Employer petitions for review of an order of the Workers’ Compensation Board, raising three assignments of error. We reject the first and second assignments without published discussion, writing only to address the third assignment, which claims as error the board’s award of attorney fees, allowed under ORS 656.386(1), in the amount of $18,000. Specifically, employer argues that the board, which merely recited that it considered some of the factors enumerated in OAR 438-015-0010(4),1 erred by not adequately explaining the basis for the attorney fee award to claimant. See Schoch v. Leupold & Stevens, 325 Or 112, 119, 934 P2d 410 (1997) (“The Board, however, did not explain how any of the rule-based factors that it considered, much less how any of the four factors that it ‘particularly considered,’ weighed in its decision-making process and led to the fee that it awarded. The answer is not apparent to us from a mere recitation of those factors.”).2 We agree with employer *624that the board erred; the record lacks any rationale for the award of attorney fees. Because the board’s award is without substantial reason, we therefore remand the case to the board for reconsideration of the portion of the order concerning attorney fees.
Reversed and remanded for reconsideration of the award of attorney fees; otherwise affirmed.
OAR 438-015-0010(4) provides:
“In any case where an Administrative Law Judge or the Board is required to determine a reasonable attorney fee, the following factors shall be considered:
“(a) The time devoted to the case;
“(b) The complexity of the issue(s) involved;
“(c) The value of the interest involved;
“(d) The skill of the attorneys;
“(e) The nature of the proceedings;
“(f) The benefit secured for the represented party;
“(g) The risk in a particular case that an attorney’s efforts may go uncompensated; and
“(h) The assertion of frivolous issues or defenses.”

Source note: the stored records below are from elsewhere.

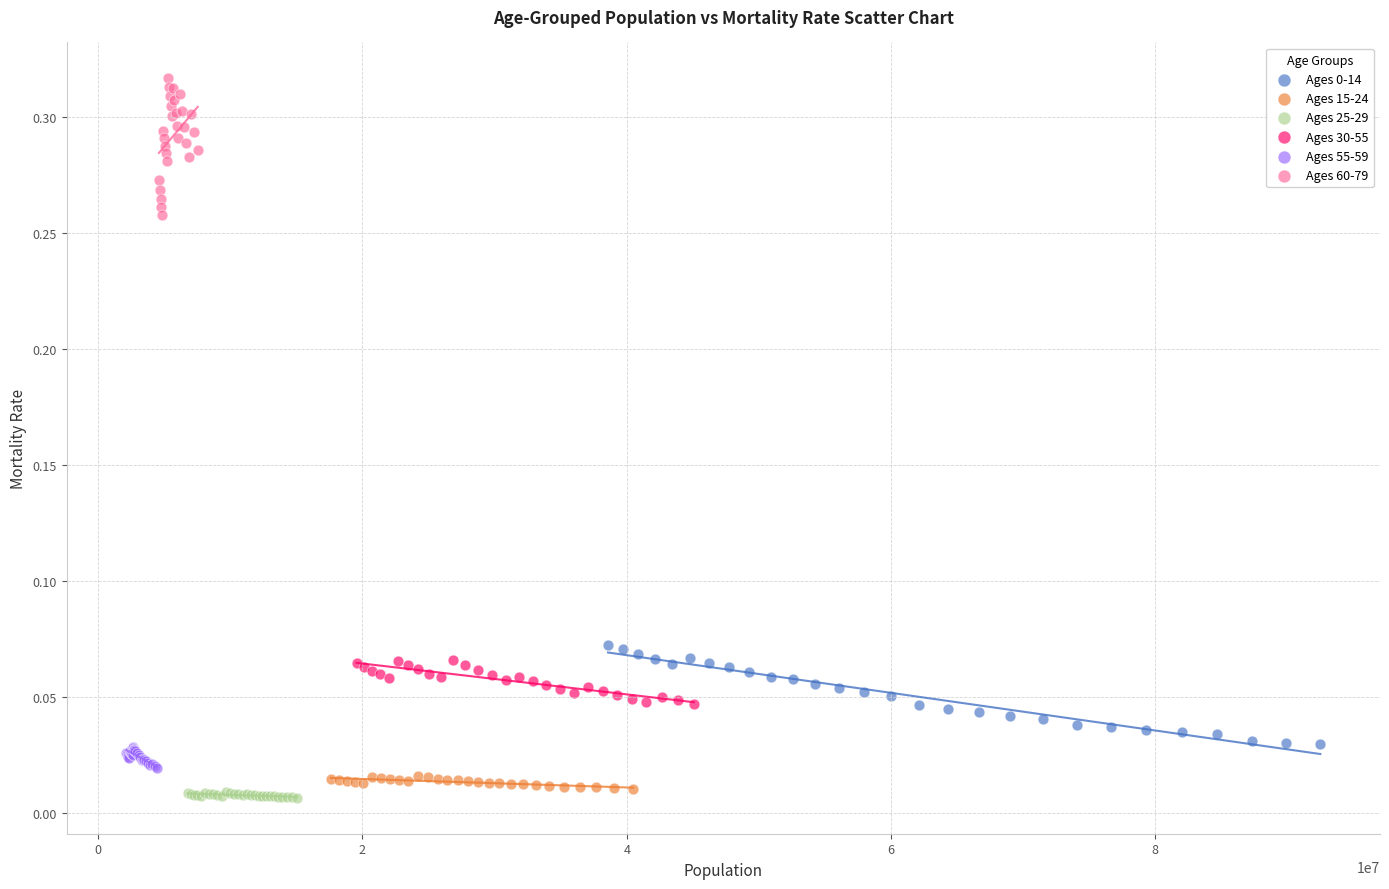

Which series contains the highest Y value?

Ages 60-79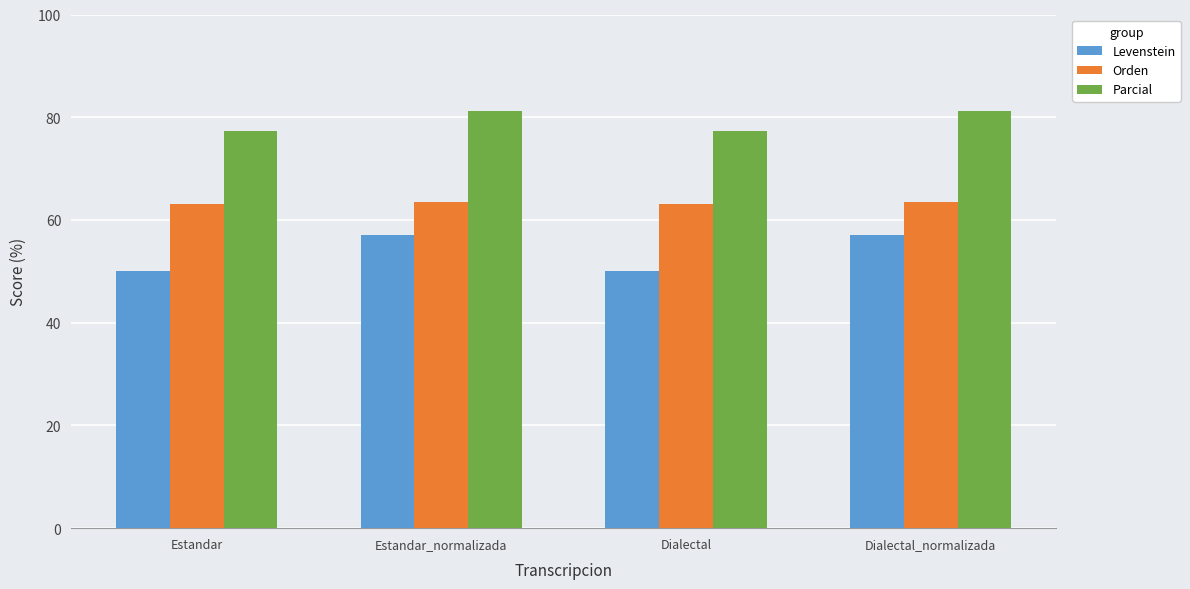

What are all the series names shown in the legend?

Levenstein, Orden, Parcial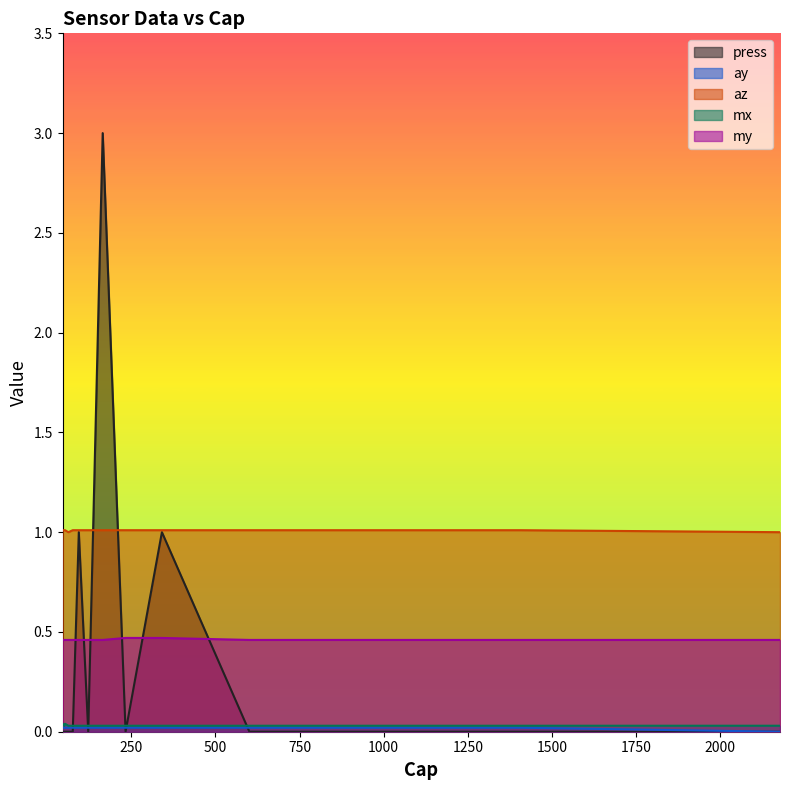

Rank the series at 917 from highest to lowest value.

az, my, mx, ay, press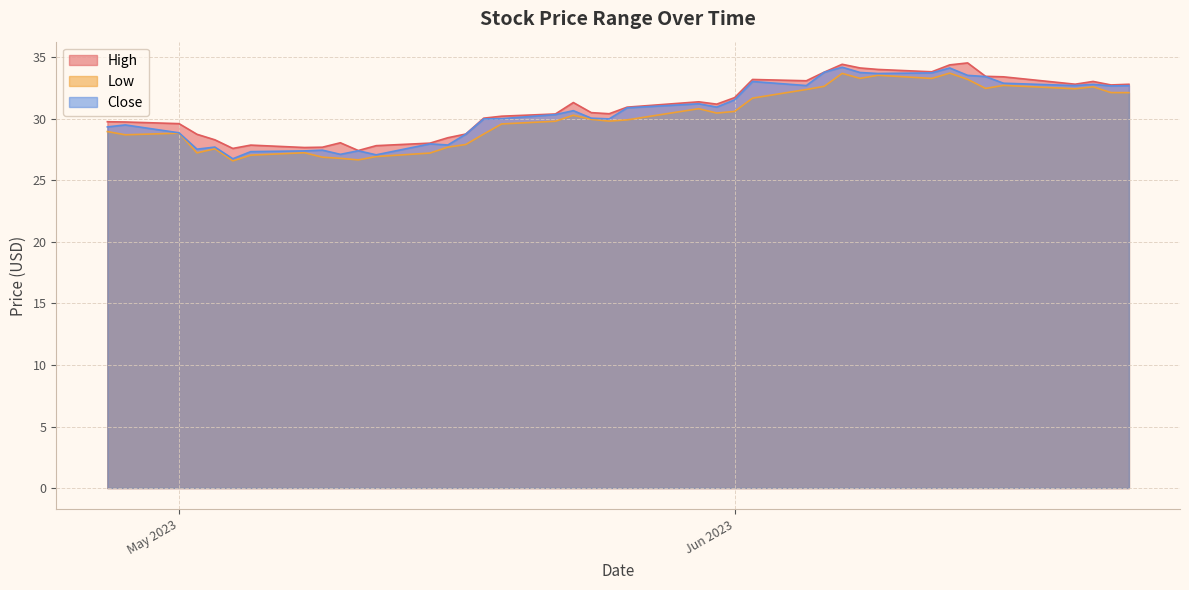

Reading right to left, transcribe all the data shown in this chart.

High: 32.8	32.8	33.0	32.8	33.4	33.5	34.5	34.4	33.8	34.0	34.1	34.4	33.8	33.1	33.2	31.7	31.2	31.4	31.0	30.4	30.5	31.3	30.4	30.2	30.1	28.8	28.5	28.0	27.8	27.4	28.1	27.7	27.7	27.9	27.6	28.3	28.8	29.6	29.8	29.8
Low: 32.1	32.1	32.6	32.5	32.7	32.5	33.2	33.7	33.3	33.5	33.3	33.7	32.7	32.4	31.7	30.6	30.5	30.8	29.9	29.8	30.0	30.3	29.8	29.6	28.8	27.9	27.7	27.2	26.9	26.7	26.8	26.9	27.2	27.1	26.6	27.6	27.2	28.8	28.7	29.0
Close: 32.7	32.7	32.8	32.7	32.9	33.4	33.5	34.1	33.7	33.7	33.8	34.2	33.8	32.7	33.0	31.5	31.0	31.2	30.9	30.0	30.1	30.7	30.4	30.0	30.0	28.8	27.9	28.0	27.1	27.4	27.1	27.5	27.4	27.3	26.8	27.7	27.5	28.9	29.5	29.4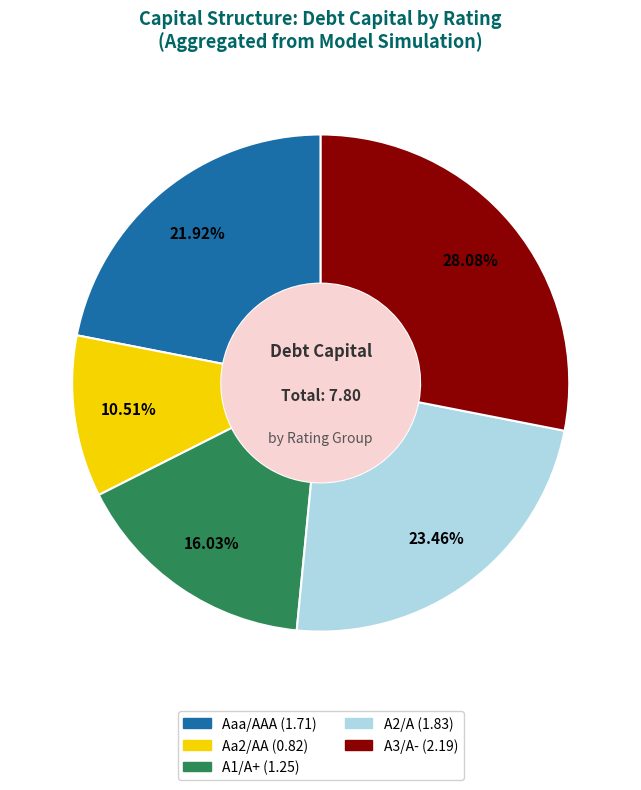

Does any single category account for the majority?

No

Employer also asserts that the record lacked any evidentiary basis for the amount of fees awarded because claimant’s attorney failed to submit a fee petition with evidence of time spent on the matter and his hourly rate. We note, however, that in SAIF v. Wart, 192 Or App 505, 522-23, 87 P3d 1138, rev den, 337 Or 248 (2004), we stated that, if the board provides sufficient explanation to allow judicial review, such evidence is unnecessary:
“[W]e are not persuaded by SAIF’s argument that the board should have made findings concerning the amount of time that it thought claimant’s attorneys worked on the case. Here, not only was no documentation submitted concerning the number of hours that claimant’s attorneys expended or the value of those attorneys’ services, but the board’s rule concerning attorney fees, OAR 438-015-0010, does not expressly require that the board make a finding about the time an attorney devoted to a case.”
*624See also SAIF v. May, 193 Or App 515, 526, 91 P3d 802 (2004) (“In this case, where there was no specific documentation submitted by claimant or SAIF on attorney fee hours, and the board offered an explanation for the amount of its award, the board’s explanation was adequate for judicial review and the attorney fee award is affirmed.”).